A clean handoff is mostly about sequencing and clear ownership. Once notice is given, the outgoing and incoming companies work in parallel through a defined overlap window, and the board’s job is to make sure nothing falls between them. Assign a single board point of contact — usually the treasurer or president — and confirm the incoming manager owns the transition checklist.

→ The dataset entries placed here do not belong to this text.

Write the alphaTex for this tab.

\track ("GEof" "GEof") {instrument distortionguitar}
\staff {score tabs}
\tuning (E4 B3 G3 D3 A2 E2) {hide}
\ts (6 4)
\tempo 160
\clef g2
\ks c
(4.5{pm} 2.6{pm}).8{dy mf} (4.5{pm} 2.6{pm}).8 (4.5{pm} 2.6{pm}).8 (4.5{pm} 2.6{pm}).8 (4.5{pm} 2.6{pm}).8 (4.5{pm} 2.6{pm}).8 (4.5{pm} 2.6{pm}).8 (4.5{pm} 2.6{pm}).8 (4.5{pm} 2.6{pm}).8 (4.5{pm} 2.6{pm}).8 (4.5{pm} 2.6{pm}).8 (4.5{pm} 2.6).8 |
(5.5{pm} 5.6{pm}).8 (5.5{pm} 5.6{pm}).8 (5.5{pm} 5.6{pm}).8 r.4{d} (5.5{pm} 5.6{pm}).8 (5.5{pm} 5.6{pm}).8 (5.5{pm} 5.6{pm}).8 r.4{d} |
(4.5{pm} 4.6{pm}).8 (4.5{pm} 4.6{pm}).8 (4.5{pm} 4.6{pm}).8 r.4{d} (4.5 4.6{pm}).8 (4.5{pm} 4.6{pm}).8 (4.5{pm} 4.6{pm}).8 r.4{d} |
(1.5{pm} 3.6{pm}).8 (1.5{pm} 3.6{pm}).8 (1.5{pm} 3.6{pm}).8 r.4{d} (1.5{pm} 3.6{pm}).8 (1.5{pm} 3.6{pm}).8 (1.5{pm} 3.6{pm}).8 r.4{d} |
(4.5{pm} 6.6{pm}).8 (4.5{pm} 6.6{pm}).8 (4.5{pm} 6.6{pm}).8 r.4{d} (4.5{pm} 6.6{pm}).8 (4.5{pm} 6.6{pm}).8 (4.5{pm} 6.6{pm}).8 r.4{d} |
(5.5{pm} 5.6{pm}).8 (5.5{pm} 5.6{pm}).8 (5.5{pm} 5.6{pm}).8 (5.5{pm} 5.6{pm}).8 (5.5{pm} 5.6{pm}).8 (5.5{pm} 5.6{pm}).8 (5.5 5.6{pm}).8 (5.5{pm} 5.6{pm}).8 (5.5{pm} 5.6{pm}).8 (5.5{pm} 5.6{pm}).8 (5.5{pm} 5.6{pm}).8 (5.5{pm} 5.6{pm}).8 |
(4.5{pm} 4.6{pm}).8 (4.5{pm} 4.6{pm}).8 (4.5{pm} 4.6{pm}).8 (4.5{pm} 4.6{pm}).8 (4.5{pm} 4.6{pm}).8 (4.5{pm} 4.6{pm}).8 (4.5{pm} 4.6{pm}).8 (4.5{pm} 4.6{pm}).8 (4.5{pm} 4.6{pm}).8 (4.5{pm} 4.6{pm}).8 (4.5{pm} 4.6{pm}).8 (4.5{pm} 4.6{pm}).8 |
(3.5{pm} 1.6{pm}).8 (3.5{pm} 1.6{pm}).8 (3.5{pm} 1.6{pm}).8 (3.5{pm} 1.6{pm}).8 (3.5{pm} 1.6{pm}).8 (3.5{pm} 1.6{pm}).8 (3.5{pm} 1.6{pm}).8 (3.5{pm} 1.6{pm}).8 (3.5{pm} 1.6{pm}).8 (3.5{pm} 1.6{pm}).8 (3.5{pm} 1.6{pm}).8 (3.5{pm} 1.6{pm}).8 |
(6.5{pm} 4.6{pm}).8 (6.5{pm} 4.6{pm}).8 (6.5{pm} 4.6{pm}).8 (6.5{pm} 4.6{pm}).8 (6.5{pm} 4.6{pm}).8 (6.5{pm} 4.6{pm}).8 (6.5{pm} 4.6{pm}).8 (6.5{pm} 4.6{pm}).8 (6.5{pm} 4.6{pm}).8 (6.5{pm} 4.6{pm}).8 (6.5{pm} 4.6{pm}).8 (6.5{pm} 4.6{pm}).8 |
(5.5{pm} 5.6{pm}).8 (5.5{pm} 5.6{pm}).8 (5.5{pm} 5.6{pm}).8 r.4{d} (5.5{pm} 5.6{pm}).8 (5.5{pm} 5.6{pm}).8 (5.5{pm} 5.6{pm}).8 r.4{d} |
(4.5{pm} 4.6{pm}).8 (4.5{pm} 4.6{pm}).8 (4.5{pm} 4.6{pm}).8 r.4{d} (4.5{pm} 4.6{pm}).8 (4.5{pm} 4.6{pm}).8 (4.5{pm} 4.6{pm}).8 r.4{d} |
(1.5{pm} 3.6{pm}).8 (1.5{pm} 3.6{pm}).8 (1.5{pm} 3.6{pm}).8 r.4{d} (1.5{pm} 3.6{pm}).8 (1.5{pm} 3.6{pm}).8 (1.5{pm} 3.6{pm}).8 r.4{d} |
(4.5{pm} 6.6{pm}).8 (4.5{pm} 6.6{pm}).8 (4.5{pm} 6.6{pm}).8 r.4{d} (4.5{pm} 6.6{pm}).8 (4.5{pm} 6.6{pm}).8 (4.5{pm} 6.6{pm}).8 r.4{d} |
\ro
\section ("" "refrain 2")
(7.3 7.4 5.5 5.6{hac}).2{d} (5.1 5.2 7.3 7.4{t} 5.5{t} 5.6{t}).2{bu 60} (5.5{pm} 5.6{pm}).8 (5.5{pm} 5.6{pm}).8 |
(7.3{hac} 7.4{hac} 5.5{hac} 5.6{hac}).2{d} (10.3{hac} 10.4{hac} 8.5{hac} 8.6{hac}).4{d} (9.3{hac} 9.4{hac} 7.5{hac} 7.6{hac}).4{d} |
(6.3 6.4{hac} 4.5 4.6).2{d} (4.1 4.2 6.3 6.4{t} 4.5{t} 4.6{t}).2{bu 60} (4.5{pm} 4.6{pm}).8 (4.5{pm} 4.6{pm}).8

  • Bank account signatories and online-banking access updated the day the new company takes over — the community is never left exposed.
  • Vendor contracts reassigned, with every active vendor notified of the new manager and the new payment process.
  • Insurance, registered-agent, and government filings updated to the new management address.
  • Homeowner-facing channels — portal, phone, email, and payment addresses — switched over with clear notice to owners.

Data & records.

The single biggest transition risk is an incomplete records transfer. Insist on a full set of the association’s documents before the outgoing company’s access is turned off, and confirm the new manager can open and reconcile everything they receive. At minimum, the handoff should include:

  • Governing documents — CC&Rs, bylaws, articles, rules, and any recorded amendments.
  • Financials — current and prior-year budgets, bank statements, the general ledger, AR/AP aging, and the most recent audit or review.
  • The current reserve study and reserve fund history.
  • Vendor contracts, warranties, and the approved-vendor list.
  • Owner and unit records, delinquency files, and any open violation or architectural cases.
  • Keys, access codes, gate and pool systems, and any physical inventories.

A capable management company runs this from a written checklist and won’t treat the transition as complete until every item is accounted for.

The first 90 days.

The first quarter under new management is where a switch either proves itself or raises flags. The board should expect steady, visible progress — not a quiet settling-in.

  • First 30 daysAccounts, access, and vendor payments fully transferred; owners notified; the new manager has met the board and walked the property.
  • By 60 daysClean financials in the new system, a reconciled reserve balance, and the first on-time board packet delivered ahead of the meeting.
  • By 90 daysOpen items from the prior manager closed out, a maintenance and compliance baseline established, and a working cadence the board can rely on.

If communication is responsive and the financials are clean by day 90, the switch is working. If the same friction that prompted the change is already reappearing, raise it early — a good manager wants to hear it.